Johnson, Doug. (2009). Computing in the clouds. Learning and Leading With Technology, 37(4), Retrieved from here. 




I've been fiddling with this stuff for forever, and feel it would be a GIGANTIC benefit for a school, especially with so many tools for it ready-made and free. 




What I'd love to see, and I'm VERY SERIOUSLY considering taking some sort of stab at it myself is bringing something even cheaper and more accessible to classes. 
While $300 netbooks are cheap, What's amazing is this computer, which, while nobody has picked it up to mass-sell yet, could be sold at around a $100 price tag.  The difference is that this machine doesn't sport a "REAL" operating system, like Windows or Mac.
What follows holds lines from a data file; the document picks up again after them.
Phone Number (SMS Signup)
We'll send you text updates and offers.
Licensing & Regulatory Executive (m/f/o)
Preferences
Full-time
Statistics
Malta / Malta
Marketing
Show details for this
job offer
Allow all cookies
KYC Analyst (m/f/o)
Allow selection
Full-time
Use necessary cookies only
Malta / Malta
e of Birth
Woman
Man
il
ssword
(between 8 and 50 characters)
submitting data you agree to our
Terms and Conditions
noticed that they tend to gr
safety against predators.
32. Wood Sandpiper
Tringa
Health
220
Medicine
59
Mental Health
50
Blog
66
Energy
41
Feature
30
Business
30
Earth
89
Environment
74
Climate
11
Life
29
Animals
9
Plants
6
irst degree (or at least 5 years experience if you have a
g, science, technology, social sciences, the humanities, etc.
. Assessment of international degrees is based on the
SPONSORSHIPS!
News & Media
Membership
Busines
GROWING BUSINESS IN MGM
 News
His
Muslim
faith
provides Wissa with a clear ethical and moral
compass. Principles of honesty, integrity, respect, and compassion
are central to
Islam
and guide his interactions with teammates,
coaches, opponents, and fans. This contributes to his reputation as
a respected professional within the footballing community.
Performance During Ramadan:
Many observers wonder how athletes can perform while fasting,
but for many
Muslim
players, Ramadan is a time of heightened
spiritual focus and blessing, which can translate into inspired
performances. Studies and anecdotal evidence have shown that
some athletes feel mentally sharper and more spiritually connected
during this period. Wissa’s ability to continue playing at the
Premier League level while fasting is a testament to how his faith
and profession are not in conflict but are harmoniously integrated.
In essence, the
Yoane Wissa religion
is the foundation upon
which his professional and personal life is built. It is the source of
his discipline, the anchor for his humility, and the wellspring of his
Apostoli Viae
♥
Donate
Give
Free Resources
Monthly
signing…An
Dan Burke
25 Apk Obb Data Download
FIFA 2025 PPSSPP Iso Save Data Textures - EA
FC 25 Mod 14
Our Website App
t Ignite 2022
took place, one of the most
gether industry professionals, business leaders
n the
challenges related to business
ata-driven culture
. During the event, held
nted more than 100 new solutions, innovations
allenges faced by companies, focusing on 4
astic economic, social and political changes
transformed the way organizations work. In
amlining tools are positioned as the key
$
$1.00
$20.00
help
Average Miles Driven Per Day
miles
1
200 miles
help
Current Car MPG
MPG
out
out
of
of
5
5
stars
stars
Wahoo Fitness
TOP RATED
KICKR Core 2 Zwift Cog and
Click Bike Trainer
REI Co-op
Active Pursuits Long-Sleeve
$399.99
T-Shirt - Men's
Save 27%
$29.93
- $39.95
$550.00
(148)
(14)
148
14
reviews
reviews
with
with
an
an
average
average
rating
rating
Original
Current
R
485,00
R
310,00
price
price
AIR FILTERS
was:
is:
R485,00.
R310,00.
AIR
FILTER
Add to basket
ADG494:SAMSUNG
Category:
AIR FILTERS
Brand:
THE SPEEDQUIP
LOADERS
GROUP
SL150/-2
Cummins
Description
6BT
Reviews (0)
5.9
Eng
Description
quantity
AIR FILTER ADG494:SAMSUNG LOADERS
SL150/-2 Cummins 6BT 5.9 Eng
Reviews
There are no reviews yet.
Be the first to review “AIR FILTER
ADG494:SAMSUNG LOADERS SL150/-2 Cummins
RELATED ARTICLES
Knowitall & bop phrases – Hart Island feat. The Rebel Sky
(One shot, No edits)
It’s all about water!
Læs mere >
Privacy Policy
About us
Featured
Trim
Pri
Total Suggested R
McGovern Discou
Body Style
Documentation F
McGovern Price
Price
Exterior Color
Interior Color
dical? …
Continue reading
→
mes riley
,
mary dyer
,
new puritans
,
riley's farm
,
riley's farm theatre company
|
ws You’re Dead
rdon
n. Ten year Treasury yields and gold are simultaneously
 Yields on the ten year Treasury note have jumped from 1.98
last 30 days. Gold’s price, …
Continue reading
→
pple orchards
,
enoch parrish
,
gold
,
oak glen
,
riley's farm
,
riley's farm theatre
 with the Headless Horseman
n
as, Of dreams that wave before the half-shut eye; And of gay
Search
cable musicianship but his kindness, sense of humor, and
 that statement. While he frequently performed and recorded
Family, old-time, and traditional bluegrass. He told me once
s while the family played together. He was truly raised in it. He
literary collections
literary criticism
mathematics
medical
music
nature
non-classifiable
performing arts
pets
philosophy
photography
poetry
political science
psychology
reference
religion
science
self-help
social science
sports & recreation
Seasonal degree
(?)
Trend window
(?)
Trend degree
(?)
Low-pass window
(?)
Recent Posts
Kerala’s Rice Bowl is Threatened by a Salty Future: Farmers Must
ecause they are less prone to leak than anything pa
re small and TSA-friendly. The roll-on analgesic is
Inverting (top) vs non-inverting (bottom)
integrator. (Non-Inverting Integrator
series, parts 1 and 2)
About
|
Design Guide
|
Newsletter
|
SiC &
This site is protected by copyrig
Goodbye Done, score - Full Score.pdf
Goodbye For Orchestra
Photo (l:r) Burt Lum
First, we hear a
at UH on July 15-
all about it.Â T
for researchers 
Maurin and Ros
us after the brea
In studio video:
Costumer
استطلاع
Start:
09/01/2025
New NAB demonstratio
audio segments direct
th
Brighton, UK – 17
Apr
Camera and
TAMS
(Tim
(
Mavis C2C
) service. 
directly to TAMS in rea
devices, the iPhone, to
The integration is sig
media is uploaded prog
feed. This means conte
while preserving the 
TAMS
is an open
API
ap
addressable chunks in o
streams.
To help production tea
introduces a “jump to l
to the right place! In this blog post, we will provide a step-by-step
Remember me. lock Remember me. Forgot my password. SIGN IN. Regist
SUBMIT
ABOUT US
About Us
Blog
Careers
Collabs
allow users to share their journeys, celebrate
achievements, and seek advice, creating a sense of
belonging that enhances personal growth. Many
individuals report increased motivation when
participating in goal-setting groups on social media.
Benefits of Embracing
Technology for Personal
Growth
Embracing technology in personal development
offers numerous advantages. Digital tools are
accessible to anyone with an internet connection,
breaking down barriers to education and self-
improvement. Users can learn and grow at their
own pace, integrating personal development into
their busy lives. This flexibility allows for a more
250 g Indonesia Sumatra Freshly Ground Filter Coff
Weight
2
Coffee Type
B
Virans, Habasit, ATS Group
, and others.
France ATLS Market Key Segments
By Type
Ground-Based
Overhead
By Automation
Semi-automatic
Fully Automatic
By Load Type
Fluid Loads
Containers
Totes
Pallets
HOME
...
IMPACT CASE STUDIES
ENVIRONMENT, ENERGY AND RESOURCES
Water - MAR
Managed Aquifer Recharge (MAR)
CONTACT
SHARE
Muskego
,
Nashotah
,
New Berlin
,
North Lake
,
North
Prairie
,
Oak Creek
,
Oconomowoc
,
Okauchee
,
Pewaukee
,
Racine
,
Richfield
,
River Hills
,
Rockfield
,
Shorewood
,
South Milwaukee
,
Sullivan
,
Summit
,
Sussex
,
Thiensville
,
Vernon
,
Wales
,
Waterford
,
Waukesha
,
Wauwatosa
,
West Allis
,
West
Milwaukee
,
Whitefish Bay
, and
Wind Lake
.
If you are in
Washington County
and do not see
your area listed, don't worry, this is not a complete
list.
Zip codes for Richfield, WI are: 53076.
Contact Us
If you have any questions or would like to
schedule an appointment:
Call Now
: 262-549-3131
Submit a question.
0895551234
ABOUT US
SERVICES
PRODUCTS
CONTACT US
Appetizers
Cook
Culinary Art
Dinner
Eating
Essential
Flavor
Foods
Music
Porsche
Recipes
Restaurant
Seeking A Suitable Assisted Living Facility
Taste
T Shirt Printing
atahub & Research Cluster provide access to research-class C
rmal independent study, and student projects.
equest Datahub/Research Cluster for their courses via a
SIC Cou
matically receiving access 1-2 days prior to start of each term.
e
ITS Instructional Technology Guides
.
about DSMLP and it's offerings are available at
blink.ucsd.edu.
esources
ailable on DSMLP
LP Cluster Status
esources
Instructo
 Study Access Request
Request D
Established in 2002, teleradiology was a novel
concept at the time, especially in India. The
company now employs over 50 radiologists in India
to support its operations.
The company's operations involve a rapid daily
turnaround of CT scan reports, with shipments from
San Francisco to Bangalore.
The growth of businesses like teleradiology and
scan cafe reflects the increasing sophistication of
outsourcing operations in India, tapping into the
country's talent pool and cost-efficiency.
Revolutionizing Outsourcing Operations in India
It runs a system called Android instead, which has two major perks. Since Android was originally done for cell phones, it can run fine on a VERY wimpy computer. Furthermore, Windows costs money, whether Dell bought it and put it on the computer you bought, or you bought it yourself. Android is free.


However, that little laptop has "real" abilities. all those cloud-computing skills, like Google Docs, Wave, you-name-it...most ALREADY work. Imagine being able to give a student a small, convienent laptop for $100, and it comes with the ability to do almost all of the modern computer tricks they and teachers need. 


I mean, you'd need a few more tricks to make schools consider these a really viable option, things like "automatically block YouTube and Facebook access during class" and giving teachers and faculty the ability to easily get submitted documents and such, so new computers doesn't mean a new workload. I really want to take a stab at a good system for this, it's something that I've been thinking on all week. Hmm. 


Teachers (I know we've got a lot.) What would YOU wanna see tiny computers in your classroom do? What would 'sell' you on the idea of these gizmos hanging around?